Fondé en Irak, lors de l’occupation américaine, en 2004, le Daesh réussi dans un premier temps a contrôlé certaines zones en Irak, avant d’essuyer des revers après la mort de son fondateur , éliminé au cours d’une opération américaine.
Ces échecs sur le territoire irakien amènent la nouvelle direction du Daesh a introduire des groupuscules en Syrie. Là, les succès sont rapides. En réussissant à prendre le contrôle de certaines unités de rebelles, les djihadistes du EIIL réussissent à s’implanter dans plusieurs zones syriennes stratégiques, malgré l’opposition virulente des rebelles syriens libres à l’origine de l’offensive contre le régime de Bashar Al Assad et d’Al Kaïda. Le Daesh contrôle aujourd’hui d’importantes zones du territoire syrien, et notamment un territoire situé non loin de la frontière israélo-syrienne sur le Golan.

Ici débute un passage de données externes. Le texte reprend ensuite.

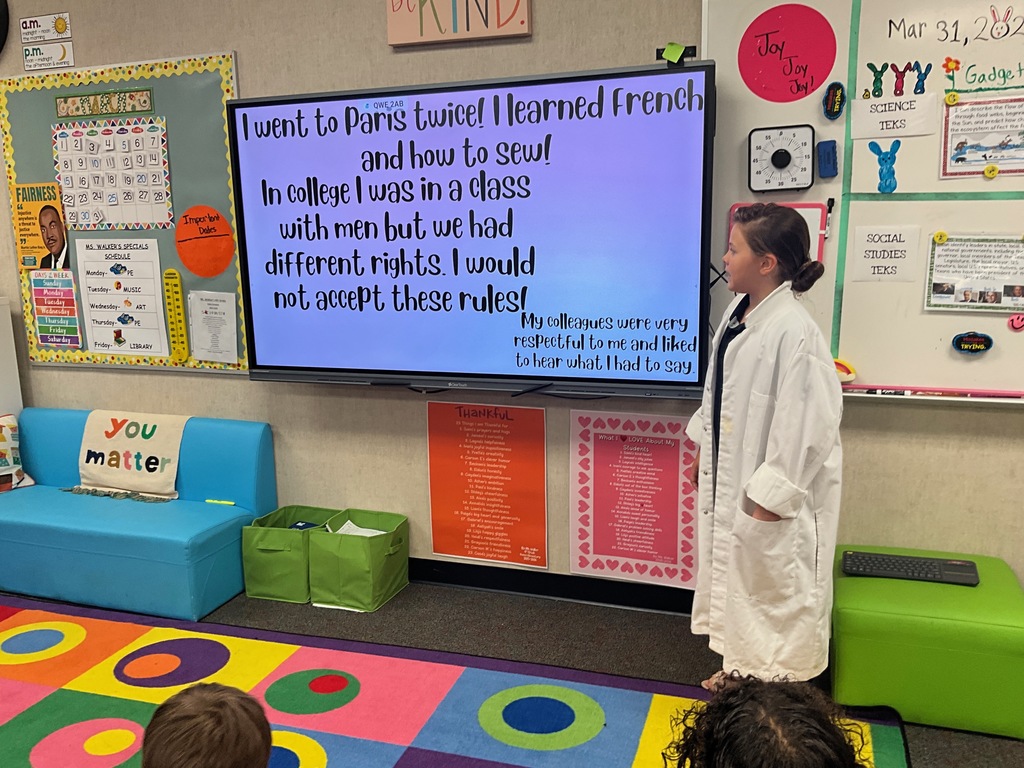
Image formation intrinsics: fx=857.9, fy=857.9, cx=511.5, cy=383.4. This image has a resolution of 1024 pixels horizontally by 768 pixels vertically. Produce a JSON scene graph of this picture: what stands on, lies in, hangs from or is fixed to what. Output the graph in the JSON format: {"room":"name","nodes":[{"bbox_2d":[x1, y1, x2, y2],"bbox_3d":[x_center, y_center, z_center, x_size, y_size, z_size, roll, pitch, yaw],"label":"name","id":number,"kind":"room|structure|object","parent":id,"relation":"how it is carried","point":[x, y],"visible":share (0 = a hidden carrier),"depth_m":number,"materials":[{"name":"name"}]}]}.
{"room":"classroom","nodes":[
{"label":"classroom","id":0,"kind":"room"},
{"bbox_2d":[1,0,1022,619],"bbox_3d":[-0.526,-0.577,3.367,9.003,2.766,0.179,3,12,18],"label":"wall","id":1,"kind":"structure","parent":0,"point":[236,46],"depth_m":3.19,"materials":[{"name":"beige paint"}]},
{"bbox_2d":[0,0,9,53],"bbox_3d":[-2.356,-1.572,3.628,0.587,0.554,0.062,3,12,18],"label":"wall clock","id":2,"kind":"object","parent":1,"relation":"attached to","point":[1,3],"visible":0.99,"depth_m":3.57,"materials":[{"name":"black"}]},
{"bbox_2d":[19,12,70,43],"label":"sign","id":3,"kind":"object","parent":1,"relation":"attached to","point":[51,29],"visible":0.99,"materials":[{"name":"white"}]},
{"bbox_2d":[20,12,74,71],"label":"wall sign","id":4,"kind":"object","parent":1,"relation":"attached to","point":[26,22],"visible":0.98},
{"bbox_2d":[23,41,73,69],"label":"small sign","id":5,"kind":"object","parent":1,"relation":"attached to","point":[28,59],"visible":1,"depth_m":3.58,"materials":[{"name":"white paper"}]},
{"bbox_2d":[1,51,241,374],"bbox_3d":[-1.628,-0.689,3.625,1.159,1.284,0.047,3,12,18],"label":"bulletin board","id":6,"kind":"object","parent":1,"relation":"attached to","point":[215,63],"visible":0.58,"depth_m":3.57,"materials":[{"name":"green paper"}]},
{"bbox_2d":[13,181,69,271],"bbox_3d":[-2.078,-0.686,3.782,0.260,0.364,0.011,3,12,18],"label":"poster","id":7,"kind":"object","parent":6,"relation":"attached to","point":[54,244],"visible":0.99,"depth_m":3.78,"materials":[{"name":"paper"}]},
{"bbox_2d":[28,268,82,348],"bbox_3d":[-2.018,-0.331,3.795,0.216,0.316,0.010,3,12,18],"label":"poster","id":8,"kind":"object","parent":6,"relation":"attached to","point":[43,321],"visible":0.99,"depth_m":3.79,"materials":[{"name":"multicoloured paper"}]},
{"bbox_2d":[53,87,153,118],"bbox_3d":[-1.685,-1.156,3.552,0.345,0.079,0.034,3,12,18],"label":"sign","id":9,"kind":"object","parent":6,"relation":"attached to","point":[151,106],"visible":0.98,"depth_m":3.54,"materials":[{"name":"green"}]},
{"bbox_2d":[51,117,174,230],"bbox_3d":[-1.653,-0.864,3.556,0.455,0.404,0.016,3,12,18],"label":"calendar","id":10,"kind":"object","parent":6,"relation":"attached to","point":[71,183],"visible":0.98,"depth_m":3.55,"materials":[{"name":"white paper"}]},
{"bbox_2d":[73,238,167,356],"bbox_3d":[-1.676,-0.375,3.680,0.365,0.457,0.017,3,12,18],"label":"poster","id":11,"kind":"object","parent":6,"relation":"attached to","point":[149,272],"visible":0.99,"depth_m":3.68,"materials":[{"name":"white paper"}]},
{"bbox_2d":[161,268,189,364],"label":"paper thermometer","id":12,"kind":"object","parent":6,"relation":"attached to","point":[179,323],"visible":0.99,"depth_m":3.64,"materials":[{"name":"yellow paper"}]},
{"bbox_2d":[173,205,233,276],"bbox_3d":[-1.274,-0.584,3.547,0.229,0.263,0.015,3,12,18],"label":"cutout","id":13,"kind":"object","parent":6,"relation":"attached to","point":[213,272],"visible":0.98,"depth_m":3.54,"materials":[{"name":"orange paper"}]},
{"bbox_2d":[188,289,237,363],"bbox_3d":[-1.233,-0.239,3.538,0.211,0.270,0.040,3,12,18],"label":"paper sheet","id":14,"kind":"object","parent":6,"relation":"attached to","point":[215,315],"visible":0.98,"depth_m":3.53,"materials":[{"name":"white paper"}]},
{"bbox_2d":[387,0,530,46],"bbox_3d":[-0.192,-1.342,2.949,0.494,0.320,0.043,3,12,18],"label":"wall sign","id":15,"kind":"object","parent":1,"relation":"attached to","point":[495,33],"visible":0.99,"depth_m":2.95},
{"bbox_2d":[230,58,715,398],"bbox_3d":[-0.159,-0.503,3.030,1.684,1.070,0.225,3,12,18],"label":"interactive display","id":16,"kind":"object","parent":1,"relation":"attached to","point":[255,104],"visible":0.99,"depth_m":2.91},
{"bbox_2d":[661,42,685,64],"bbox_3d":[0.509,-1.033,2.687,0.070,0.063,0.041,3,12,18],"label":"green sticky note","id":17,"kind":"object","parent":16,"relation":"on","point":[679,50],"visible":0.98,"depth_m":2.68,"materials":[{"name":"green paper"}]},
{"bbox_2d":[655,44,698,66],"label":"camera","id":18,"kind":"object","parent":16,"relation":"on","point":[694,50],"visible":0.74,"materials":[{"name":"black plastic"}]},
{"bbox_2d":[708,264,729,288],"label":"cable","id":19,"kind":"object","parent":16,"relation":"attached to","point":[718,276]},
{"bbox_2d":[425,400,547,570],"bbox_3d":[-0.108,0.379,3.306,0.445,0.614,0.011,3,12,18],"label":"red poster","id":20,"kind":"object","parent":1,"relation":"attached to","point":[437,534],"visible":0.99,"depth_m":3.30,"materials":[{"name":"orange paper"}]},
{"bbox_2d":[407,558,697,615],"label":"baseboard","id":21,"kind":"structure","parent":1,"relation":"attached to","point":[537,590],"depth_m":3.31,"materials":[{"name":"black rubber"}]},
{"bbox_2d":[570,408,699,590],"bbox_3d":[0.444,0.414,3.136,0.460,0.632,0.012,3,12,18],"label":"poster","id":22,"kind":"object","parent":1,"relation":"attached to","point":[596,553],"visible":0.97,"depth_m":3.14,"materials":[{"name":"pink paper"}]},
{"bbox_2d":[703,0,1023,401],"bbox_3d":[1.783,-0.606,2.462,2.444,1.384,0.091,3,12,18],"label":"whiteboard","id":23,"kind":"object","parent":1,"relation":"attached to","point":[997,360],"visible":0.72,"depth_m":2.67,"materials":[{"name":"white"}]},
{"bbox_2d":[727,203,829,264],"bbox_3d":[0.845,-0.420,2.746,0.275,0.310,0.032,3,12,18],"label":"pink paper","id":24,"kind":"object","parent":23,"relation":"attached to","point":[819,244],"visible":0.2,"depth_m":2.70,"materials":[{"name":"pink"}]},
{"bbox_2d":[749,124,815,193],"bbox_3d":[0.860,-0.711,2.723,0.192,0.194,0.052,3,12,18],"label":"timer","id":25,"kind":"object","parent":23,"relation":"attached to","point":[787,164],"visible":0.99,"depth_m":2.71,"materials":[{"name":"white plastic"}]},
{"bbox_2d":[737,3,836,102],"bbox_3d":[0.856,-1.025,2.687,0.269,0.270,0.011,3,12,18],"label":"circle","id":26,"kind":"object","parent":23,"relation":"attached to","point":[817,78],"visible":0.98,"depth_m":2.68,"materials":[{"name":"red"}]},
{"bbox_2d":[816,139,838,177],"bbox_3d":[0.986,-0.701,2.681,0.053,0.101,0.044,3,12,18],"label":"eraser","id":27,"kind":"object","parent":23,"relation":"attached to","point":[823,149],"visible":0.98,"depth_m":2.67,"materials":[{"name":"blue plastic"}]},
{"bbox_2d":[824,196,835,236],"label":"marker","id":28,"kind":"object","parent":23,"relation":"attached to","point":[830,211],"visible":0.98,"depth_m":2.69,"materials":[{"name":"black plastic"}]},
{"bbox_2d":[822,82,845,119],"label":"magnet","id":29,"kind":"object","parent":23,"relation":"attached to","point":[834,108],"visible":0.97,"depth_m":2.63},
{"bbox_2d":[833,358,856,381],"bbox_3d":[1.029,-0.043,2.742,0.127,0.063,0.046,3,12,18],"label":"magnet","id":30,"kind":"object","parent":23,"relation":"attached to","point":[851,377],"visible":0.64,"depth_m":2.73},
{"bbox_2d":[867,139,901,193],"bbox_3d":[1.177,-0.681,2.704,0.100,0.154,0.016,3,12,18],"label":"cutout","id":31,"kind":"object","parent":23,"relation":"attached to","point":[893,173],"visible":0.98,"depth_m":2.70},
{"bbox_2d":[851,225,921,281],"bbox_3d":[1.168,-0.406,2.681,0.181,0.162,0.017,3,12,18],"label":"paper sign","id":32,"kind":"object","parent":23,"relation":"attached to","point":[878,254],"visible":0.98,"depth_m":2.68,"materials":[{"name":"white paper"}]},
{"bbox_2d":[851,93,938,138],"bbox_3d":[1.171,-0.816,2.630,0.232,0.102,0.019,3,12,18],"label":"paper sign","id":33,"kind":"object","parent":23,"relation":"attached to","point":[880,117],"visible":0.98,"depth_m":2.63,"materials":[{"name":"white paper"}]},
{"bbox_2d":[862,61,931,97],"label":"bunny drawings","id":34,"kind":"object","parent":23,"relation":"attached to","point":[925,74],"visible":0.98,"depth_m":2.61,"materials":[{"name":"multicoloured"}]},
{"bbox_2d":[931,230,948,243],"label":"magnet","id":35,"kind":"object","parent":23,"relation":"attached to","point":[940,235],"visible":0.96,"depth_m":2.57,"materials":[{"name":"yellow plastic"}]},
{"bbox_2d":[861,387,1023,397],"bbox_3d":[1.341,0.029,2.673,0.498,0.018,0.013,3,12,18],"label":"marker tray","id":36,"kind":"object","parent":23,"relation":"on","point":[895,392],"visible":0.99,"depth_m":2.67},
{"bbox_2d":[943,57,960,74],"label":"flower drawing","id":37,"kind":"object","parent":23,"relation":"attached to","point":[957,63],"visible":0.97,"depth_m":2.52,"materials":[{"name":"orange"}]},
{"bbox_2d":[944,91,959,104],"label":"magnet","id":38,"kind":"object","parent":23,"relation":"attached to","point":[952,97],"visible":0.97,"depth_m":2.55,"materials":[{"name":"yellow plastic"}]},
{"bbox_2d":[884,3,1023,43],"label":"lettering","id":39,"kind":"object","parent":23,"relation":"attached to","point":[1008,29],"visible":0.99,"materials":[{"name":"black"}]},
{"bbox_2d":[951,331,993,353],"bbox_3d":[1.390,-0.124,2.591,0.108,0.063,0.022,3,12,18],"label":"magnet","id":40,"kind":"object","parent":23,"relation":"attached to","point":[976,340],"visible":0.98,"depth_m":2.59},
{"bbox_2d":[925,233,1023,314],"bbox_3d":[1.429,-0.331,2.591,0.308,0.218,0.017,3,12,18],"label":"poster","id":41,"kind":"object","parent":23,"relation":"attached to","point":[997,302],"visible":0.99,"depth_m":2.60,"materials":[{"name":"paper"}]},
{"bbox_2d":[939,93,1023,179],"bbox_3d":[1.436,-0.730,2.542,0.290,0.213,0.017,3,12,18],"label":"poster","id":42,"kind":"object","parent":23,"relation":"attached to","point":[1010,147],"visible":0.99,"depth_m":2.55,"materials":[{"name":"paper"}]},
{"bbox_2d":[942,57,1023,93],"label":"lettering","id":43,"kind":"object","parent":23,"relation":"attached to","point":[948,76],"visible":0.98,"depth_m":2.53,"materials":[{"name":"green"}]},
{"bbox_2d":[983,163,998,179],"bbox_3d":[1.425,-0.630,2.551,0.044,0.042,0.032,3,12,18],"label":"magnet","id":44,"kind":"object","parent":23,"relation":"attached to","point":[989,173],"visible":0.97,"depth_m":2.55,"materials":[{"name":"yellow plastic"}]},
{"bbox_2d":[1007,313,1023,331],"bbox_3d":[1.518,-0.183,2.554,0.066,0.051,0.018,3,12,18],"label":"magnet","id":45,"kind":"object","parent":23,"relation":"attached to","point":[1016,321],"visible":0.98,"depth_m":2.56,"materials":[{"name":"pink plastic"}]},
{"bbox_2d":[1,574,1023,765],"bbox_3d":[-1.213,1.245,1.556,7.981,0.105,4.363,3,12,18],"label":"floor","id":46,"kind":"structure","parent":0,"point":[535,616],"depth_m":2.99,"materials":[{"name":"grey carpet"}]},
{"bbox_2d":[0,296,23,420],"bbox_3d":[-2.603,0.225,3.755,0.624,1.132,0.559,3,12,18],"label":"white cabinet","id":47,"kind":"object","parent":46,"relation":"on","point":[3,340],"visible":0.51,"depth_m":3.82,"materials":[{"name":"white"}]},
{"bbox_2d":[0,408,276,621],"bbox_3d":[-1.724,0.487,3.551,1.409,0.629,0.567,3,12,18],"label":"blue sofa","id":48,"kind":"object","parent":46,"relation":"on","point":[151,515],"visible":0.84,"depth_m":3.33,"materials":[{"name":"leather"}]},
{"bbox_2d":[0,412,34,491],"bbox_3d":[-2.262,0.309,3.614,0.248,0.326,0.386,3,12,18],"label":"pillow","id":49,"kind":"object","parent":48,"relation":"on","point":[3,448],"visible":0.98,"depth_m":3.67,"materials":[{"name":"fabric"}]},
{"bbox_2d":[74,410,188,500],"bbox_3d":[-1.614,0.294,3.658,0.478,0.320,0.238,3,12,18],"label":"throw blanket","id":50,"kind":"object","parent":48,"relation":"on","point":[145,448],"visible":0.98,"depth_m":3.61,"materials":[{"name":"beige fabric"}]},
{"bbox_2d":[205,498,235,505],"bbox_3d":[-1.204,0.487,3.537,0.125,0.016,0.019,3,12,18],"label":"marker","id":51,"kind":"object","parent":48,"relation":"on","point":[219,502],"visible":0.99,"depth_m":3.53,"materials":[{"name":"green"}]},
{"bbox_2d":[240,506,334,603],"bbox_3d":[-0.860,0.680,3.445,0.303,0.281,0.328,3,12,18],"label":"green bin","id":52,"kind":"object","parent":46,"relation":"on","point":[255,584],"visible":0.74,"depth_m":3.32,"materials":[{"name":"green fabric"}]},
{"bbox_2d":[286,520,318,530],"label":"book","id":53,"kind":"object","parent":52,"relation":"in","point":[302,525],"visible":0.31,"depth_m":3.43,"materials":[{"name":"blue"}]},
{"bbox_2d":[308,508,408,612],"bbox_3d":[-0.596,0.685,3.369,0.289,0.288,0.311,3,12,18],"label":"green bin","id":54,"kind":"object","parent":46,"relation":"on","point":[389,584],"visible":0.92,"depth_m":3.27,"materials":[{"name":"green fabric"}]},
{"bbox_2d":[330,520,387,537],"bbox_3d":[-0.596,0.619,3.394,0.247,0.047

Ces succès en Syrie servent de plateforme pour le mouvement qui revient en force en Irak à la fin de l’année 2013, exploite la fragilité du gouvernement et de l’armée irakienne pour conquérir depuis le début de 2014, de vastes territoires, et menacer même Bagdad, comme le montrent les événements de ces dernières semaines. De facto, aujourd’hui, le EIIL a réussi à créer un véritable corridor djihadiste, au cœur du Moyen-Orient, de la Syrie à l’Irak
Par ailleurs, les experts israéliens, spécialistes du mouvement salafiste, appellent tout de même à être prudent sur la monté en puissance de ce mouvement. D’abord en raison de leur nombre restreint,(pour l’instant, mais en nette augmentation) mais surtout en raison des tensions internes et des rivalités violentes dont le conflit avec Al Kaïda, n’est qu’un aspect.
Pourtant, aujourd’hui, l’avancée du Daesh en Irak et en Syrie, sa popularité auprès des populations sunnites, menacent la stabilité de toute la région moyen-orientale expliquant l’intérêt énorme des experts pour cette organisation quasiment inconnue, il y a quelques mois à peine.